A avaliação é a de que a manutenção por mais tempo de estímulos monetários nos Estados Unidos e o impacto, por ora, reduzido da cepa Delta sobre a recuperação da economia global podem aumentar o apetite por ativos de risco – o que favorece a Bolsa brasileira e torna mais confortáveis as operações de “carry trade”. O grande bode na sala ainda é a indefinição em torno da reforma do Imposto de Renda, que gera temores de remessas antecipadas de lucros e dividendos e inibe o investimento estrangeiro direto.

À espera do Banco Central americano, o real já se fortalecia pela manhã, com operadores relatando entrada de recursos externos – via captações externas e para ofertas de ações na B3 – e as projeções de Selic cada vez mais gorda, começando com uma alta de 1 ponto porcentual na semana que vem, para 5,25% ao ano. O Banco Fibra, por exemplo, passou a projetar taxa básica a 7,5% neste ano (nível considerado neutro pelo banco) e de 8,5% em 2022.

Ao redor da estabilidade no meio da tarde, a moeda americana chegou a trabalhar momentaneamente em terreno positivo, assim que saiu o comunicado do Fed. Mas logo em seguida voltou a recuar e aprofundou as perdas em meio a declarações de Powell, consideradas ainda mais amenas que o tom do comunicado do BC americano.

Com máxima de R$ 5,1925 e mínima de R$ 5,1059 (na reta final da sessão), o dólar à vista encerrou o pregão em queda de 1,31%, a R$ 5,1099 – menor valor desde 14 de julho, quando fechou a R$ 5,0841.

O real, que costuma apanhar mais em dias negativos no exterior, hoje liderou o ranking das valorizações entre moedas emergentes. O índice DXY – termômetro do comportamento do dólar frente a seis divisas fortes – virou de mão e passou a cair após fala de Powell.

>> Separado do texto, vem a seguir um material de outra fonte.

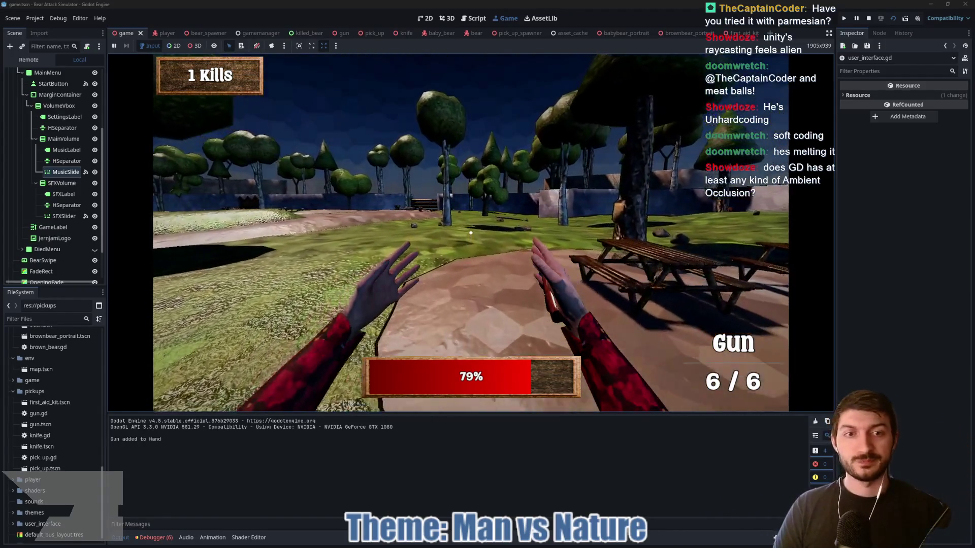
key("w")
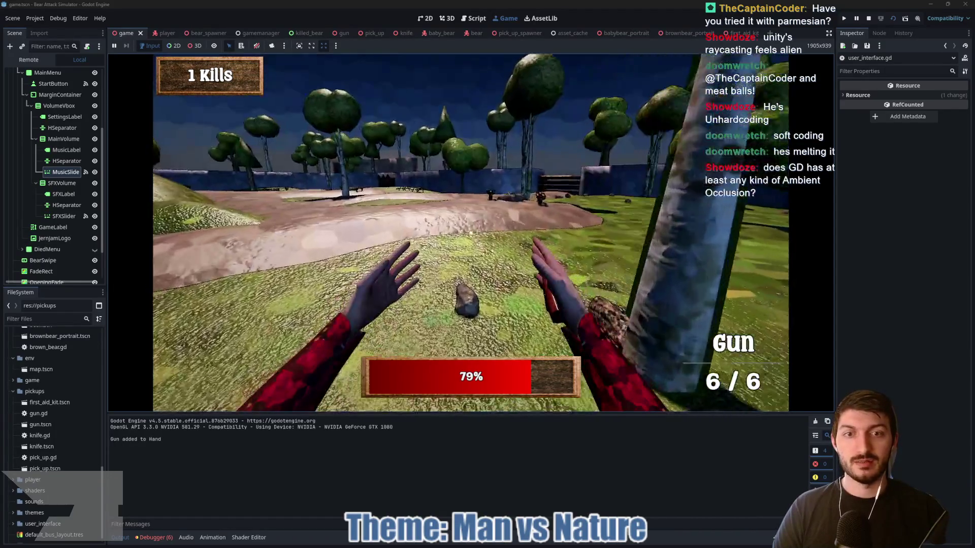
key("w")
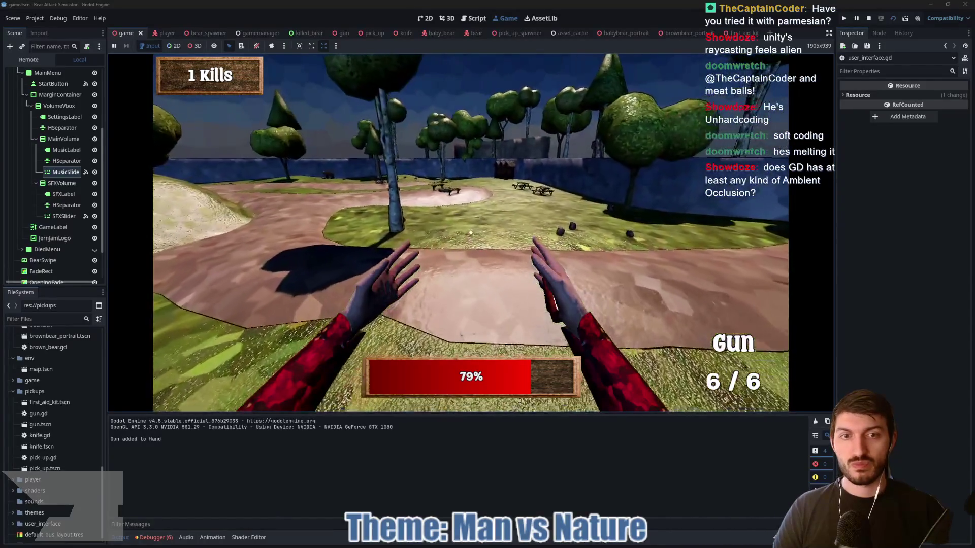
key("w")
key("w")
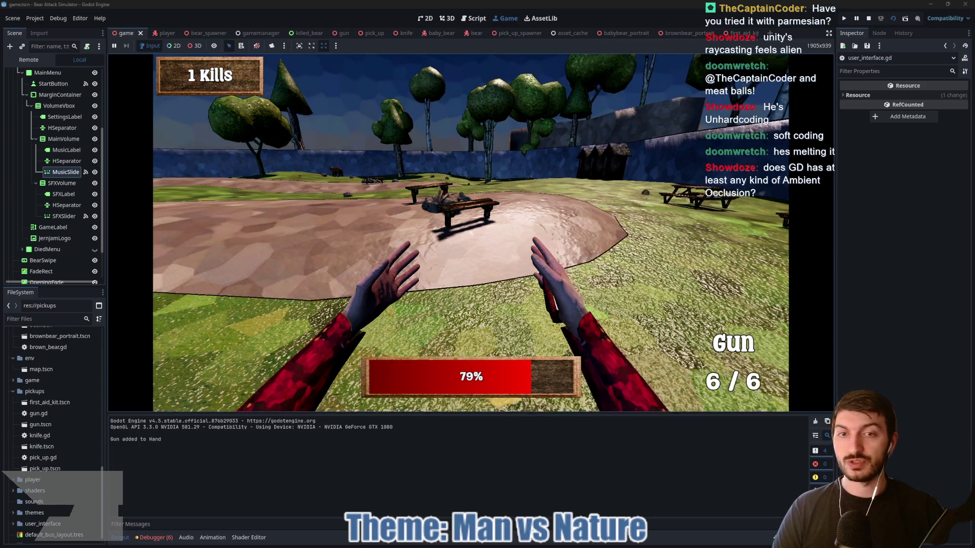
key("w")
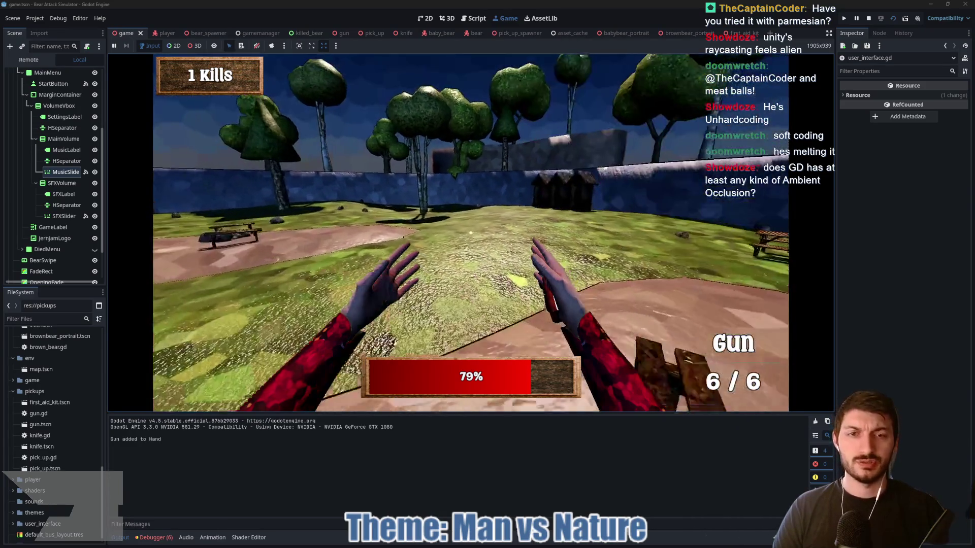
key("w")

Como esperado, o Fed manteve a taxa de juros entre 0% e 0,25% ao ano e a compra mensal de bônus (US$ 80 bilhões em Treasuries e US$ 40 bilhões em títulos imobiliários). Tanto no comunicado quanto na coletiva de Powell, repetiu-se a avaliação de que as pressões inflacionárias são transitórias e que o quadro para a economia americana, a despeito da recuperação, ainda é desafiador. Falta chão para que os níveis de atividade e emprego pré-pandemia sejam retomados e, até lá, o Fed vai continuar dando sustentação à economia.

Na coletiva, Powell afirmou que a alta atual dos preços “não deve deixar marca permanente no processo de inflação” e que não há decisão sobre o momento de início da redução de compra de ativos (‘tapering’), ponto de divergência entre dirigentes do Fed.

Para o head de Tesouraria do Travelex Bank, Marcos Weigt, a ausência de alterações no discurso do Fed foi um “não evento” muito positivo e o real tende a ser beneficiado. “Com fluxo positivo e uma alta de 100 basis points (1 ponto porcentual) da Selic em agosto, o dólar deve cair mais”, diz Weigt, ressaltando que a moeda brasileira ainda está atrasada em relação a outras divisas emergentes e de exportadores de commodities, apesar do momento favorável dos termos de troca do país.

Weigt também vê o processo de alta da Selic para níveis perto de 7% como um atrativo para os exportadores internalizarem recursos, devido ao aumento do custo de oportunidade. Uma apreciação maior do real depende, contudo, do andamento da reforma tributária, que diminuirá a incerteza do investidor estrangeiro. “Se a reforma tributária tiver um bom encaminhamento”, o dólar pode ir para R$ 4,90 novamente ou até para baixo disso”, afirma.

O head da mesa de câmbio e operações PJ da Wise Investimentos, Gustavo Gomiero, vê um quadro benigno para a economia, com baixa letalidade da variação Delta, e ambiente político mais propício para aprovação de reformas, como a tributária e administrativa, na volta do recesso parlamentar. “A perspectiva é para estabilidade e até queda do dólar no curto prazo”, afirma Gomeiro, ressaltando que o comunicado do Fed trouxe “alívio” para os investidores.